C’est exactement ça. Et c’est là que la plupart des e-commerces sont encore en retard. Pas par manque de volonté – par manque de ressources techniques ou parce qu’ils n’ont pas encore réalisé l’urgence du sujet.
Ce qui m’agace dans la façon dont ce sujet est traité en général, c’est qu’on en parle comme d’une option avancée réservée aux grands comptes. Non. Si vous dépensez ne serait-ce que quelques milliers d’euros par mois sur Meta, la qualité de votre tracking conditionne directement la performance de vos campagnes. C’est aussi simple que ça.
Et pour les campagnes e-commerce qui veulent comprendre le futur du ciblage et des audiences sur Facebook, ce point du tracking n’est pas séparable – les deux sujets sont liés.
Ce que tout ça change vraiment pour vos campagnes
Quatre tendances, un seul message de fond : Meta donne de moins en moins de leviers manuels aux annonceurs, et de plus en plus de puissance à ses algorithmes. C’est inconfortable si vous êtes du genre à vouloir tout contrôler. C’est une opportunité si vous acceptez de jouer le jeu.
Les chiffres de DHS Digital sur 2023 – ROAS à 5,54 contre 3,57 l’année précédente, avec presque le même budget – montrent ce que ça peut donner quand on travaille avec l’algo plutôt que contre lui. Le bilan complet de Facebook Ads 2023 détaille d’ailleurs les mécaniques qui ont permis ces résultats.

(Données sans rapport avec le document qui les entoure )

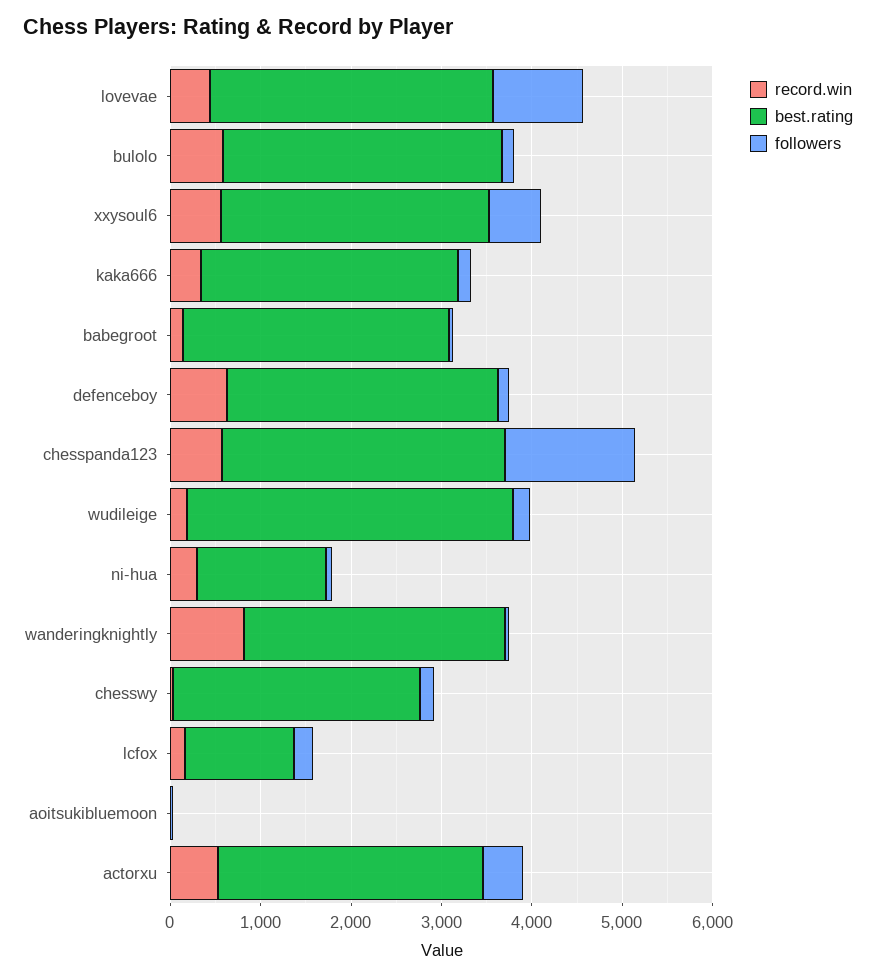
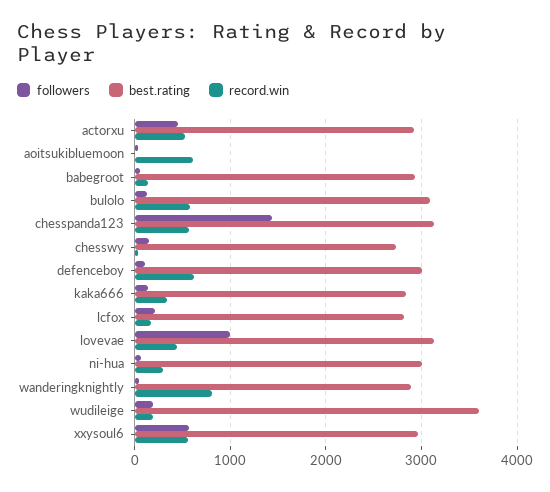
best.rating, ni-hua: 1400 -> 3000
best.rating, lcfox: 1200 -> 2800
record.win, aoitsukibluemoon: 0 -> 600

Mais voilà la concession que je dois faire : tout ça suppose que vous ayez les ressources créa pour alimenter correctement Advantage Plus. Une campagne sans ciblage qui repose entièrement sur la créa, ça demande du volume de tests. Et si vous produisez deux visuels par mois, vous n’avez pas les munitions pour que l’algorithme travaille bien. C’est le point que beaucoup de petites structures vont rater.
Pour les facebook ads 2024, la vraie question n’est pas de savoir si vous allez adopter l’automatisation – c’est inévitable. La question, c’est avec quelle infrastructure créa et quel niveau de tracking vous allez entrer dans cette année. Et là, la question des créas UGC performantes redevient centrale – peut-être même plus qu’avant.
Reste à voir comment Meta va intégrer tout son arsenal IA directement dans l’interface publicitaire. Parce que pour l’instant, AI Sandbox c’est encore un test. Et entre l’annonce et le déploiement réel, il y a souvent plus de distance qu’on ne le pense.